Previewing the right’s planned reaction, Wendy E. Long, counsel to the conservative Judicial Confirmation Network, said in a statement: "Judge Sotomayor is a liberal judicial activist of the first order who thinks her own personal political agenda is more important that the law as written. She thinks that judges should dictate policy, and that one's sex, race, and ethnicity ought to affect the decisions one renders from the bench.”
However, the fact that Sotomayor is a Latina could also present a political challenge for Republicans. Senators from the GOP, which has suffered from an internal rift over immigration issues and troubled efforts to reach out to Hispanics, will have to decide how directly and sharply they want to attack a Latina whose confirmation to the court is virtually certain.
Republicans plan to pound a videotape in which Sotomayor said on a Duke University Law School panel in 2005 that the “court of appeals is where policy is made”
“And I know,” she added, “I know this is on tape, and I should never say that because we don’t make law. I know. O.K. I know. I’m not promoting it. I’m not advocating it. I’m — you know.”
A product of New York’s parochial schools, Sotomayor went to Princeton (summa cum laude) and then Yale Law School.
She worked for the Manhattan DA’s office, did a stint in private practice before being named to the Appeals Court by President Bill Clinton in 1998.
She would join Justice Ruth Bader Ginsburg on the nine-member panel and become only the third woman among 111 justices in the court's history.
Liberal activists have signaled that they are unlikely to oppose Sotomayor, though some favored more of an ideological firebrand given Obama’s strong political position and the large majority Democrats enjoy in the Senate. One seed for suspicion among some liberals is that Sotomayor was first nominated as a federal district court judge by President George H.W. Bush, in 1992.
Michael Keegan, head of the liberal People for the American Way, said the choice of Sotomayor shows that Obama is doing “exactly what he promised in last year’s election—to select a person who has demonstrated an abiding commitment to core constitutional values of justice, opportunity, and equality under the law. He has named someone who understands the impact that the law has on the everyday lives of ordinary Americans.”
Sotomayor’s nomination is likely to draw attention to the divisive issue of affirmative action, due to a ruling she joined last year against white New Haven firefighters who complained that their rights were violated on a promotion test that was withdrawn after African-American candidates did poorly on it. The case caused a bitter divide among 2nd Circuit judges and is set to be argued before the Supreme Court this term.

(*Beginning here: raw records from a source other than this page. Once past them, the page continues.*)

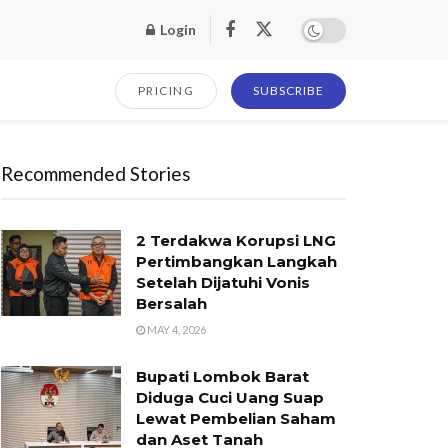
Login
PRICING
SUBSCRIBE
Recommended Stories
2 Terdakwa Korupsi LNG
Pertimbangkan Langkah
Setelah Dijatuhi Vonis
Bersalah
MAY 4, 2026
Bupati Lombok Barat
Diduga Cuci Uang Suap
Lewat Pembelian Saham
dan Aset Tanah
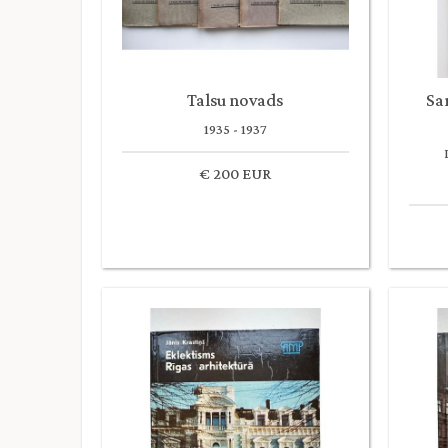
Talsu novads
Sa
1935 - 1937
€ 200 EUR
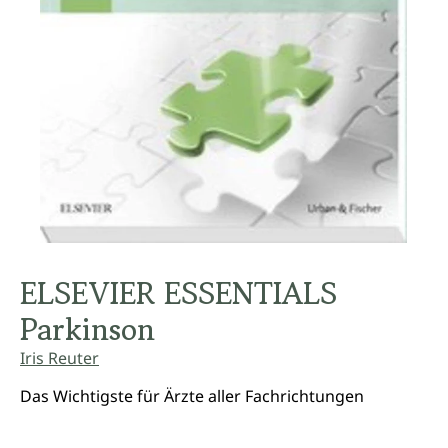
ELSEVIER ESSENTIALS
Parkinson
Iris Reuter
Das Wichtigste für Ärzte aller Fachrichtungen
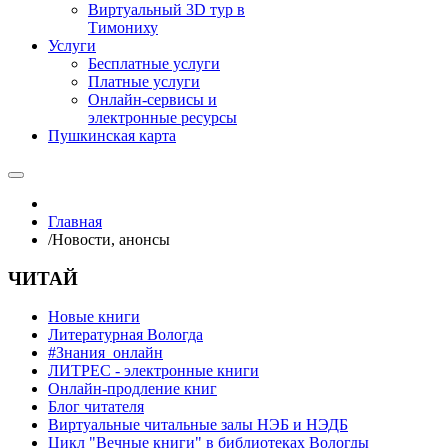
Виртуальный 3D тур в
Тимониху
Услуги
Бесплатные услуги
Платные услуги
Онлайн-сервисы и
электронные ресурсы
Пушкинская карта
Главная
/
Новости, анонсы
ЧИТАЙ
Новые книги
Литературная Вологда
#Знания_онлайн
ЛИТРЕС - электронные книги
Онлайн-продление книг
Блог читателя
Виртуальные читальные залы НЭБ и НЭДБ
Цикл "Вечные книги" в библиотеках Вологды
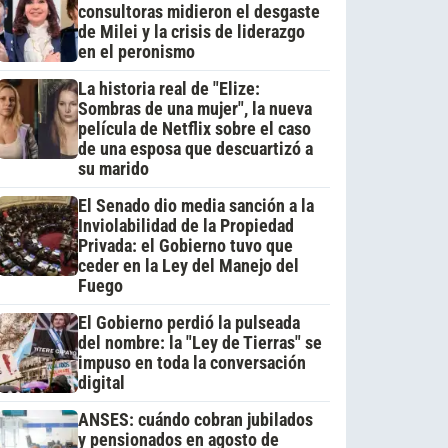
consultoras midieron el desgaste
de Milei y la crisis de liderazgo
en el peronismo
La historia real de "Elize:
Sombras de una mujer", la nueva
película de Netflix sobre el caso
de una esposa que descuartizó a
su marido
El Senado dio media sanción a la
Inviolabilidad de la Propiedad
Privada: el Gobierno tuvo que
ceder en la Ley del Manejo del
Fuego
El Gobierno perdió la pulseada
del nombre: la "Ley de Tierras" se
impuso en toda la conversación
digital
ANSES: cuándo cobran jubilados
y pensionados en agosto de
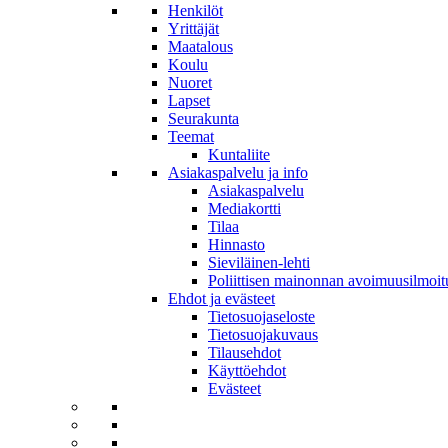
Henkilöt
Yrittäjät
Maatalous
Koulu
Nuoret
Lapset
Seurakunta
Teemat
Kuntaliite
Asiakaspalvelu ja info
Asiakaspalvelu
Mediakortti
Tilaa
Hinnasto
Sieviläinen-lehti
Poliittisen mainonnan avoimuusilmoit
Ehdot ja evästeet
Tietosuojaseloste
Tietosuojakuvaus
Tilausehdot
Käyttöehdot
Evästeet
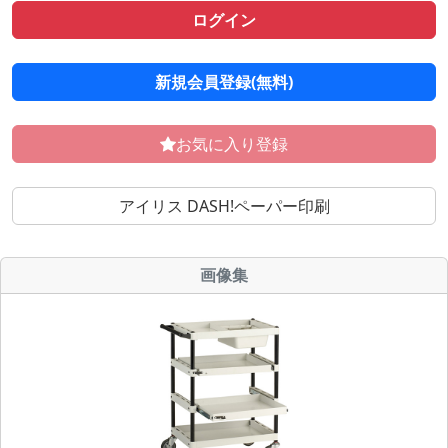
ログイン
新規会員登録(無料)
お気に入り登録
アイリス DASH!ペーパー印刷
画像集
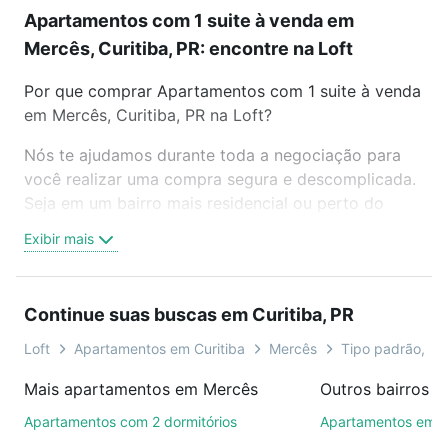
Apartamentos com 1 suite à venda em
Mercês, Curitiba, PR: encontre na Loft
Por que comprar Apartamentos com 1 suite à venda
em Mercês, Curitiba, PR na Loft?
Nós te ajudamos durante toda a negociação para
você realizar uma compra segura e descomplicada.
Seja em um bairro mais residencial ou perto do
trabalho e do metrô, aqui você vai encontrar a
Exibir mais
oferta ideal de Apartamentos com 1 suite à venda
em Mercês, Curitiba, PR para conquistar seu sonho.
Agende uma visita presencial ou por videochamada,
Continue suas buscas em Curitiba, PR
é grátis, sem compromisso e você ainda conta com
mais de 46 mil corretores e imobiliárias te ajudando
Loft
Apartamentos em Curitiba
Mercês
Tipo padrão, cob
na compra, venda ou troca de imóveis.
Mais apartamentos em Mercês
Outros bairros e
Como escolher um imóvel?
Apartamentos com 2 dormitórios
Apartamentos em C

Obama’s decision to pick a nominee who bring affirmative action to the fore is a curious one since he has raised questions about the practice, at least in some cases.
When Sotomayor’s named was widely floated in recently weeks as one of the leading contenders for the court, some legal commentators opined that her opinions did not have great intellectual heft and that she was unlikely to fulfill the role of a judicial powerhouse who could win over moderate judges by the weight of her argument. Many of the critics were anonymous lawyers who had handled cases before her.
However, a group of former clerk and other attorneys quickly rose to her defense, saying that she is a top-caliber jurist.
Some scholars contend that the first Hispanic on the Supreme Court was actually Justice Benjamin Cardozo, whose served on the court from 1932 to 1938 after being nominated by President Herbert oover. Cardozo was of Portuguese descent.